≪ 雪 道 走 破 ≫

<深い「わだち」の上にさらに降雪した雪道>
連日、除雪作業に追われた。
除雪車など来ない山中である。
スコップ一本で延延と除雪する。
さすがに気持ちが沈んでくる。
雪の上に座り込んで嘆息する。
雪に埋もれた道がまだまだ続く。
果てしない作業に思えてくる。
とにかく少しずつでも前に進まなくては。
少しずつでも前に進めば、必ず開通するのである。
それは分かっているのだが、気持ちは沈む。
毎冬毎冬やってきたじゃないかと、自分を叱咤する。
山小屋から森の犬舎まで行く途中で、立往生した。
タイヤの大きな四駆車だが、それでも限界だった。
そこから歩いて犬たちの世話に向かう。
何時間か犬たちの世話をして、また除雪作業に戻る。
無理して突っ込んで車の腹に雪をギッシリと抱えてしまえば、
そこから脱出するのにまた時間を食う。
だから地道に除雪していくしかないのである。
もちろん、その時の雪質によっても脱出難易度は違ってくるが。
今回は少しずつ前進しながら、その日の作業を打ち切った。
そして数百mを「バック」で戻るのである。
Uターンできる場所など、どこにも無いのである。
道幅はギリギリである。

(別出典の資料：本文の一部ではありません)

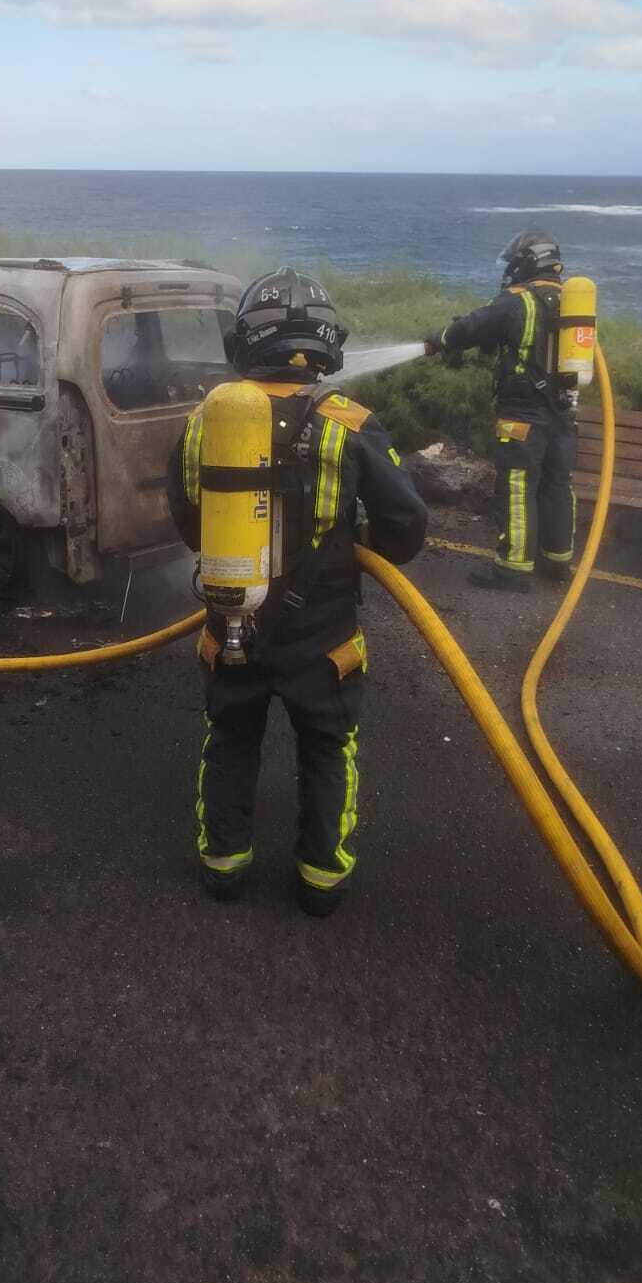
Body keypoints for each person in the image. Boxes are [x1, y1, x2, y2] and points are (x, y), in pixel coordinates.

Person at [166, 268, 427, 918]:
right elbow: (406, 526)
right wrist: (361, 545)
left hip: (232, 621)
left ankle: (224, 867)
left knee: (231, 739)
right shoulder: (349, 424)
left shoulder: (205, 421)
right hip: (323, 638)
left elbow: (188, 519)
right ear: (327, 342)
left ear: (244, 343)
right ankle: (320, 880)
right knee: (326, 748)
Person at [424, 229, 577, 593]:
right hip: (563, 414)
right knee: (557, 485)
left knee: (517, 488)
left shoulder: (517, 300)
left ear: (527, 263)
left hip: (524, 414)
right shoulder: (570, 303)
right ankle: (557, 562)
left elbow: (471, 328)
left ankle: (513, 570)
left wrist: (439, 340)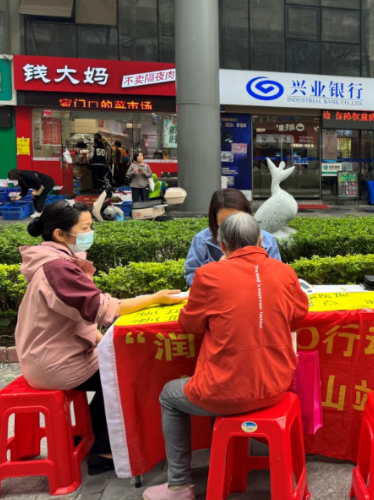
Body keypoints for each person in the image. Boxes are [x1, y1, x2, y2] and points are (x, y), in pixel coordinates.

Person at [143, 213, 309, 500]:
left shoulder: (208, 275)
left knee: (169, 395)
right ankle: (220, 464)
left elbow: (190, 325)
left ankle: (179, 485)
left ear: (222, 246)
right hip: (277, 385)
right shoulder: (285, 271)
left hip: (227, 390)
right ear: (261, 241)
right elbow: (299, 313)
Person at [15, 200, 182, 475]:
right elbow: (102, 308)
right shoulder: (57, 268)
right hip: (56, 362)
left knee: (115, 368)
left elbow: (77, 313)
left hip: (50, 355)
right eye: (85, 228)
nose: (90, 232)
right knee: (127, 374)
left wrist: (101, 340)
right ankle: (103, 451)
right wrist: (154, 298)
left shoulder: (52, 260)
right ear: (59, 234)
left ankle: (88, 434)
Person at [184, 189, 281, 287]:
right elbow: (191, 279)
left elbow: (276, 278)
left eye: (237, 219)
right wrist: (216, 271)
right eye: (224, 221)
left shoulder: (267, 240)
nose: (232, 226)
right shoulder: (201, 240)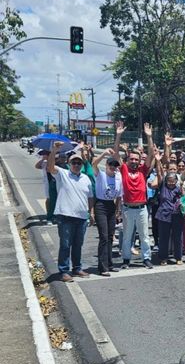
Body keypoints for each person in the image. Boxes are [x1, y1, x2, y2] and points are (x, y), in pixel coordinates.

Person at [47, 141, 94, 282]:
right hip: (65, 216)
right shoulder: (63, 174)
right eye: (74, 163)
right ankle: (64, 270)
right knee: (65, 245)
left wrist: (91, 212)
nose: (77, 165)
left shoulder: (85, 178)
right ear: (69, 163)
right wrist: (54, 151)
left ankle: (77, 268)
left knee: (78, 245)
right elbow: (50, 167)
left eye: (79, 163)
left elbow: (90, 197)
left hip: (81, 217)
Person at [112, 121, 155, 269]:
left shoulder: (143, 170)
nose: (134, 161)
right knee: (127, 236)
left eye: (137, 159)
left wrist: (149, 137)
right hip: (128, 209)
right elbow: (116, 153)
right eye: (132, 159)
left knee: (144, 236)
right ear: (128, 160)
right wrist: (118, 135)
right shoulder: (123, 169)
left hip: (142, 209)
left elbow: (151, 154)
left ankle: (146, 258)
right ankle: (126, 260)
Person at [91, 148, 123, 276]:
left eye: (115, 166)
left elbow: (119, 196)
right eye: (110, 165)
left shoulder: (118, 178)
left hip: (111, 205)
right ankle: (102, 267)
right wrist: (104, 154)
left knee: (110, 236)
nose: (113, 168)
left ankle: (109, 264)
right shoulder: (101, 175)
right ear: (106, 165)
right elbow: (93, 164)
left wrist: (118, 210)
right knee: (103, 236)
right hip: (100, 205)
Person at [152, 152, 184, 265]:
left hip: (177, 215)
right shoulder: (163, 185)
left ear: (176, 180)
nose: (171, 182)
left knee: (178, 237)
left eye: (173, 180)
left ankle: (178, 257)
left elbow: (183, 197)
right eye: (169, 180)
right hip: (163, 215)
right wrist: (158, 161)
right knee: (163, 237)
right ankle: (163, 258)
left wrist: (181, 186)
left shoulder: (178, 187)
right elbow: (160, 173)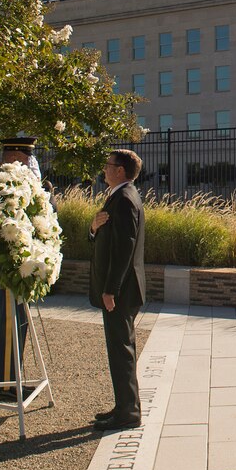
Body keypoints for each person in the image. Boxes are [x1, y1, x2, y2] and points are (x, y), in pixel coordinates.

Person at [89, 149, 146, 431]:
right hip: (121, 289)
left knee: (121, 350)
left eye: (108, 165)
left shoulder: (124, 199)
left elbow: (124, 248)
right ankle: (125, 405)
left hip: (121, 291)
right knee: (121, 349)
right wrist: (92, 227)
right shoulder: (118, 195)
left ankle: (128, 413)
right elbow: (106, 235)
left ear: (120, 170)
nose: (104, 168)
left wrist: (110, 289)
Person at [0, 136, 40, 402]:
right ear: (12, 156)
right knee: (10, 322)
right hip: (6, 267)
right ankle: (5, 384)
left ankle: (14, 377)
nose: (30, 162)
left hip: (21, 267)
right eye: (26, 156)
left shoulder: (22, 183)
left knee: (19, 323)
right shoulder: (2, 185)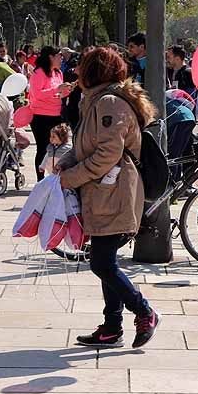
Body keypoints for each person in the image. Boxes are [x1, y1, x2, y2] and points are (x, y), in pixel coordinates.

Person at [60, 47, 160, 348]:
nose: (76, 72)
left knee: (101, 263)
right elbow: (88, 146)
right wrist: (66, 162)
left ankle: (144, 311)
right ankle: (111, 328)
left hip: (113, 193)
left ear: (93, 72)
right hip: (104, 192)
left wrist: (70, 177)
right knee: (107, 261)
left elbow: (107, 154)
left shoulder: (108, 103)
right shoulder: (97, 101)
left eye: (81, 67)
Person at [30, 47, 73, 182]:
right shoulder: (38, 73)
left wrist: (66, 90)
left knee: (60, 147)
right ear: (50, 57)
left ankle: (56, 176)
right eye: (59, 55)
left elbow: (59, 94)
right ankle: (40, 180)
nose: (61, 58)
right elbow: (37, 94)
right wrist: (57, 89)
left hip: (56, 114)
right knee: (43, 148)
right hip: (41, 116)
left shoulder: (58, 73)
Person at [165, 91, 196, 183]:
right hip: (190, 117)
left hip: (179, 120)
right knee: (179, 153)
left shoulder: (161, 101)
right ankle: (179, 180)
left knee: (173, 154)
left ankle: (174, 181)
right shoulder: (170, 99)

両側は雪の壁だ。
だからタイヤ一本分でもラインを誤れば、即座に走行不能となる。
しかも途中で2箇所の直角コーナーがある。
コーナー途中で止まれば、そこで動けなくなる。
だからある程度速度を緩めずに走破しなければならない。
そもそもバックで戻ること自体が無理に近い。
だがそれしか手段が無い。
とにかくコンマ何秒の操作の遅れが命取りになる。
全集中力を発揮してバックする。
そうしてどうにか、困難道を脱出した。
いつか中古の「ホイールローダー」でも購入せねばと思っている。
それがあれば、こんな作業ともおさらばである。
だがいつになっても購入できない。
夢のような話である。
この雪道格闘も修行なのかと思うしかない。
ここは冬季は陸の孤島となる。
誰も入って来れない。
<無雪期でも普通車は入って来れないが>
だがその代わりに、犬たちは安心して暮らせる。
何事も、「代償」は避けられないのだ。
犬たちと安心して暮らせる代償を、冬に払うのだ。